As expected, the PCI-SIG has announced the PCI Express (PCIe) 3.0 specification. The 3.0 specification is now available to all members of the PCI-SIG.

PCIe 3.0 has numerous advantages over existing bus specifications: it operates at an 8GT/s data rate (the original PCIe was at 2.5GT/s and PCIe 2.0 spec is at 5GT/s), will have different electrical models, and has a 128-bit/130-bit encoding scheme (the 8-bit and 10-bit scheme is no longer required). The PCI-SIG says that PCIe 3.0 has bandwidth of about 1GB/s in one direction on an x1 slot and can scale up to 32GB/s on an x16 slot commonly used for graphics cards.

Other enhancements to the protocol and software layers of the architecture encompass data reuse hints, atomic operations, dynamic power adjustment mechanisms, latency tolerance reporting, loose transaction ordering, I/O page faults, and BAR resizing.
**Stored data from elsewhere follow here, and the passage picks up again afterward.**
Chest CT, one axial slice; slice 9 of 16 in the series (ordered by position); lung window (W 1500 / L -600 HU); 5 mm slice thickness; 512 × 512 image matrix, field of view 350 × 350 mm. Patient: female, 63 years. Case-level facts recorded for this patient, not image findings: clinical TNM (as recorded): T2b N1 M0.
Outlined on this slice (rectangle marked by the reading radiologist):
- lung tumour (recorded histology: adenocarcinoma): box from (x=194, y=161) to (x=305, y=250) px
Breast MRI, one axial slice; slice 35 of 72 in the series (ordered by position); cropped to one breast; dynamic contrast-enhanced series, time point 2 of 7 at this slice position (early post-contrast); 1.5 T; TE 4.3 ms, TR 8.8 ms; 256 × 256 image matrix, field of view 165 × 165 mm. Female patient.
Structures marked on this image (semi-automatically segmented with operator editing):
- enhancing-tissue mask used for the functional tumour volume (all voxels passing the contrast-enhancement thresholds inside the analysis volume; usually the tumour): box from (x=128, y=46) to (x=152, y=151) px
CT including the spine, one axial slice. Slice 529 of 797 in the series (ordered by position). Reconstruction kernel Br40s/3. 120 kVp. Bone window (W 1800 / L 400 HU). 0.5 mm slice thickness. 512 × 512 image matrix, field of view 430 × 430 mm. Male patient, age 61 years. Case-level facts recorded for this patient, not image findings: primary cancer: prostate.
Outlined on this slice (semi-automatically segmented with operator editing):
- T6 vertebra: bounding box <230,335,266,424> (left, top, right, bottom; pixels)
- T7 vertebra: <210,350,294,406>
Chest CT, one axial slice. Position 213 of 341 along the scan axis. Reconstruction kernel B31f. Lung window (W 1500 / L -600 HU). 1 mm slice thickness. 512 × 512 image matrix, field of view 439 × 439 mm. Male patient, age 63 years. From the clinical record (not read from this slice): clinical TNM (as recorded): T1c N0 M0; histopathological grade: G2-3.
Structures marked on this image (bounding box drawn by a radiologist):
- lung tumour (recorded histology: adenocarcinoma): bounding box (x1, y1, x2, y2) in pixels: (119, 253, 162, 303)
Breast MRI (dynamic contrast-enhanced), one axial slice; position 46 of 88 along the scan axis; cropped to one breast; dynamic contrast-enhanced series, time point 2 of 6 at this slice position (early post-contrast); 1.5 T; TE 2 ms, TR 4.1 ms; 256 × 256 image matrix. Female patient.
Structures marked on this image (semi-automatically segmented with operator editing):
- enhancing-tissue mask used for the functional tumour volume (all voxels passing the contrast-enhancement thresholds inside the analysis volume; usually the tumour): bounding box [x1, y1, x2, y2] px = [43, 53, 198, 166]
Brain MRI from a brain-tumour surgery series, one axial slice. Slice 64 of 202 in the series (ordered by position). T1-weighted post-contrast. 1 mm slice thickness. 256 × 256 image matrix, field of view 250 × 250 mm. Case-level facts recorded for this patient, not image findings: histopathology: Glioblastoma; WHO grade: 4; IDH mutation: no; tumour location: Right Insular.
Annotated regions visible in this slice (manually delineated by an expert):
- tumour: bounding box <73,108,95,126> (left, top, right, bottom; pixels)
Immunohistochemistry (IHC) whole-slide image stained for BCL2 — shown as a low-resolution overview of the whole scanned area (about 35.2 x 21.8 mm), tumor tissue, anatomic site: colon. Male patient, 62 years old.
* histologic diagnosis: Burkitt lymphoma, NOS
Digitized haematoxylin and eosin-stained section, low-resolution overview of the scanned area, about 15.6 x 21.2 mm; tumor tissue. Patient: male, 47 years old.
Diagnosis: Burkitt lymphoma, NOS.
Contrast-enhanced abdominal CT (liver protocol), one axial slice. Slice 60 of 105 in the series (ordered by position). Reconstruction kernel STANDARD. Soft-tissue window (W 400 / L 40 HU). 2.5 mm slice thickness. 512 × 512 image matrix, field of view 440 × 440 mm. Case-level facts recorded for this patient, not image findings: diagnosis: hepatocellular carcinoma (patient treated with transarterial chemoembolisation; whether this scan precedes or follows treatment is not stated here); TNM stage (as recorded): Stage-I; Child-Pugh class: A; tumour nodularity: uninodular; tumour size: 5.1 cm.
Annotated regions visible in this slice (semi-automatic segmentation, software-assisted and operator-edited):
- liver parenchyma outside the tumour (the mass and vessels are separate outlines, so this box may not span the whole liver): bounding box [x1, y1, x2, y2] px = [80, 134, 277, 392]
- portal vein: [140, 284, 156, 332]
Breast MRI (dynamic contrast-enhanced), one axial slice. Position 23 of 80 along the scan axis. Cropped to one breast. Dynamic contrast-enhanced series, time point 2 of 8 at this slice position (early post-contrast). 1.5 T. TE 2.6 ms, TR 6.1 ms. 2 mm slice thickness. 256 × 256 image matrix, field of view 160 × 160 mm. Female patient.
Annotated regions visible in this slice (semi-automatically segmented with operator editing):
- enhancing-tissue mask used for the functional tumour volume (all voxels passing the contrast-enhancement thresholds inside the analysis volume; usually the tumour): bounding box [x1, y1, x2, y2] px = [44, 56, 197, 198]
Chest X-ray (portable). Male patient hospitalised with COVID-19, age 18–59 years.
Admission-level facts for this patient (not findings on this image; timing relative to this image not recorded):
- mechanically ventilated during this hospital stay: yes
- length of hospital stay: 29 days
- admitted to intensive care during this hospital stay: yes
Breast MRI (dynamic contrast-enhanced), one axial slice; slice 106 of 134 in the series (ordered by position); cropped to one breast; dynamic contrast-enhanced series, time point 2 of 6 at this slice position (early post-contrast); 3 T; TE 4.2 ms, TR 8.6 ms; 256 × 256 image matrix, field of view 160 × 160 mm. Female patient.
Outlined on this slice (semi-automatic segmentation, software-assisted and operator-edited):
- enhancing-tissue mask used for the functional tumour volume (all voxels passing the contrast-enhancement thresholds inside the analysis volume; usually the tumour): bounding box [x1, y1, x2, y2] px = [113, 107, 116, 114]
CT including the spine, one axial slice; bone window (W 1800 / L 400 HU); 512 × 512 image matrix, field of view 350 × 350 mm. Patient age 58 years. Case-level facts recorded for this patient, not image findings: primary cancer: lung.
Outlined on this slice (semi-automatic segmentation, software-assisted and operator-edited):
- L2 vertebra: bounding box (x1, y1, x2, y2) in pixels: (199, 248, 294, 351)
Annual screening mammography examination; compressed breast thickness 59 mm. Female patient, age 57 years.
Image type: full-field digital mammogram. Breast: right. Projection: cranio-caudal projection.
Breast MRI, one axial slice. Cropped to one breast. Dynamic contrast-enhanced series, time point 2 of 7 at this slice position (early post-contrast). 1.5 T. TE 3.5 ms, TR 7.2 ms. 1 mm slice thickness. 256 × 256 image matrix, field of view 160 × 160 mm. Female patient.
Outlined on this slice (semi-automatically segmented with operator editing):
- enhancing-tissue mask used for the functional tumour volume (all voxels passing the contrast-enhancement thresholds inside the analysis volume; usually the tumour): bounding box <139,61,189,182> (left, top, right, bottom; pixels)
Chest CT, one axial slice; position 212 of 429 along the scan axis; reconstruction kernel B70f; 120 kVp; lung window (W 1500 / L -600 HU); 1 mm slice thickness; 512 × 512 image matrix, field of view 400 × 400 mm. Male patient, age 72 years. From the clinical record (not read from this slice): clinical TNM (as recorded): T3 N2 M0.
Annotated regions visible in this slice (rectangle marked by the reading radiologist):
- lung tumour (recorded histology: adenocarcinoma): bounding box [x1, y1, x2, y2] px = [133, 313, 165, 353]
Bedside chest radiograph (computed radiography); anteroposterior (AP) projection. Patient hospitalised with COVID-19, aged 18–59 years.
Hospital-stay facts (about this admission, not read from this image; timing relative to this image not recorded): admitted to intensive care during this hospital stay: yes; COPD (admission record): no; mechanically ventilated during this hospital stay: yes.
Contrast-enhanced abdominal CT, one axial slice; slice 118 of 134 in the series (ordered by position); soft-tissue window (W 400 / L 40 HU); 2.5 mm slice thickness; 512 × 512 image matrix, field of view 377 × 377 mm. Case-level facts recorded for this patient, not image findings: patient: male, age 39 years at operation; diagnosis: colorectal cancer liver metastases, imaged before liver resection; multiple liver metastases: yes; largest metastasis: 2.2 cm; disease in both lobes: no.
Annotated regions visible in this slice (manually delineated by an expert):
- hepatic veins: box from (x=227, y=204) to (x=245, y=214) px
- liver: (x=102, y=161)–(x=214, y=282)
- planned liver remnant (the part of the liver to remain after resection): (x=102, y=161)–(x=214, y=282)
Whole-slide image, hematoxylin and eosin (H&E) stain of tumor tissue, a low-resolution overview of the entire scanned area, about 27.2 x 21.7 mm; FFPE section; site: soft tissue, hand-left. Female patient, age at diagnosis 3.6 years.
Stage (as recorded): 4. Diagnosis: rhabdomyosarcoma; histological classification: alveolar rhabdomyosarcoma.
The PCIe specification is also backwards compatible with older versions of PCIe to make sure current add-in cards on the market can still work with new motherboards.

"The PCI-SIG remains dedicated to I/O innovation and we are proud to release the PCIe 3.0 specification to our members," Al Yanes, PCI-SIG chairman and president, said in a statement. "The PCIe 3.0 architecture details significant improvements over our two previous PCIe specifications, providing our members with the performance and functionality they need to continue to be innovators in their fields."

Gamers and PC enthusiasts likely remember when we moved from AGP to PCIe. The performance improvement coming from an AGP video card to a PCIe card was impressive. Later, when the PCIe 2.0 slot came out with about twice the bandwidth of the original, again video cards had significantly better performance. Are you excited for PCIe 3.0?